URS described progress on the ARIAS upgrade to automate recordkeeping, noted significant data‑conversion work to clean decades of records, and said the all‑in project cost is about $47 million contained in URS’s budget.

Utah Retirement Systems gave the committee an update on its multi‑year ARIAS modernization project, saying the new system aims to replace legacy recordkeeping, enable straight‑through processing for many transactions and improve member and employer service when it goes live March 30, 2026.

The project matters because URS manages retirement records and benefit payments for tens of thousands of public employees and retirees; a modern system is intended to reduce manual work, speed benefits processing and improve data security.

Dan Anderson, URS executive director, said the legacy system had supported the agency for about 40 years but used a programming language and data formats no longer supported. URS selected a vendor, Sagitec, to implement the new system and has focused substantial effort on data conditioning and conversion. Anderson said URS improved its data‑error rate (from about 0.04% to about 0.02% of records) but described the final fraction of problematic historic records as the “killer” portion of the project and one of the main reasons the effort took longer than initially planned.

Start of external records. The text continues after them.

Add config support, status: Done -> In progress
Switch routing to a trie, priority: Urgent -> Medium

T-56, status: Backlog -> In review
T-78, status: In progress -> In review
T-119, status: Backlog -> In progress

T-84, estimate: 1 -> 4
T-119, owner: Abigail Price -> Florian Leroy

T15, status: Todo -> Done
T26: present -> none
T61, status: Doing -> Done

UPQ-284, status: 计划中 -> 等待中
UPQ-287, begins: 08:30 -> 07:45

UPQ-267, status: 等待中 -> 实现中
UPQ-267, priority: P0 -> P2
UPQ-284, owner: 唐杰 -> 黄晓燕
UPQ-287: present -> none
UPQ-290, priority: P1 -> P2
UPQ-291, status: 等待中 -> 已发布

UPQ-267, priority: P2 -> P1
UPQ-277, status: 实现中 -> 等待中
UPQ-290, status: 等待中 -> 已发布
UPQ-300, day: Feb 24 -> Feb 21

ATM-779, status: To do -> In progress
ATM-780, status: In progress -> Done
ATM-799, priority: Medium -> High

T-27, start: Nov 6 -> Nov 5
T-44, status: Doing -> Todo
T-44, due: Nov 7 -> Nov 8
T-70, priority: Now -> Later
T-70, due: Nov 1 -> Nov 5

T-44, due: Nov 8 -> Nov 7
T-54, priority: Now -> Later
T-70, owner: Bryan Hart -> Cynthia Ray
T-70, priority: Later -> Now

Dee Larson and other URS staff described the workstreams: employer training, security vulnerability assessments, user training for staff, member outreach and extensive testing. Anderson said URS decided to target a spring 2026 go‑live rather than an end‑of‑year cutover to avoid layering implementation risk on top of end‑of‑year tax reporting and other year‑end activities.

When asked about cost, URS staff said the all‑in cost (vendor licensing, implementation, consulting and internal staff costs) is approximately $47,000,000, fully contained within URS’s budget and amortized under accounting rules. URS said it expects a period of post‑implementation updates and a punch list of items to address after go‑live, consistent with large IT projects.

Committee members asked whether the system ties into state systems; URS said ARIAS is URS’s system and that URS receives reports from the state but operates an independent system as an independent state agency. URS pledged to continue employer training and to brief the committee on progress as the project approaches the March 2026 go‑live date.